- _Task instructions_: Each record should be returned exactly as it is written.
########################################
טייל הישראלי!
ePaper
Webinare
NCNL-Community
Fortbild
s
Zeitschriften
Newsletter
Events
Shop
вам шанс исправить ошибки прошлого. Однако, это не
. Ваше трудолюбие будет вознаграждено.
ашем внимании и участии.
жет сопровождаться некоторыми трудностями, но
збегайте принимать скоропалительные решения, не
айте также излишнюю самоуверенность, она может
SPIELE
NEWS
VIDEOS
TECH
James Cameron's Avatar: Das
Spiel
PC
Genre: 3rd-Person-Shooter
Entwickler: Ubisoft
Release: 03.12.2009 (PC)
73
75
########################################
- _Output of the task_:
טייל הישראלי!
ePaper
Webinare
NCNL-Community
Fortbild
s
Zeitschriften
Newsletter
Events
Shop
вам шанс исправить ошибки прошлого. Однако, это не
. Ваше трудолюбие будет вознаграждено.
ашем внимании и участии.
жет сопровождаться некоторыми трудностями, но
збегайте принимать скоропалительные решения, не
айте также излишнюю самоуверенность, она может
SPIELE
NEWS
VIDEOS
TECH
James Cameron's Avatar: Das
Spiel
PC
Genre: 3rd-Person-Shooter
Entwickler: Ubisoft
Release: 03.12.2009 (PC)
73
75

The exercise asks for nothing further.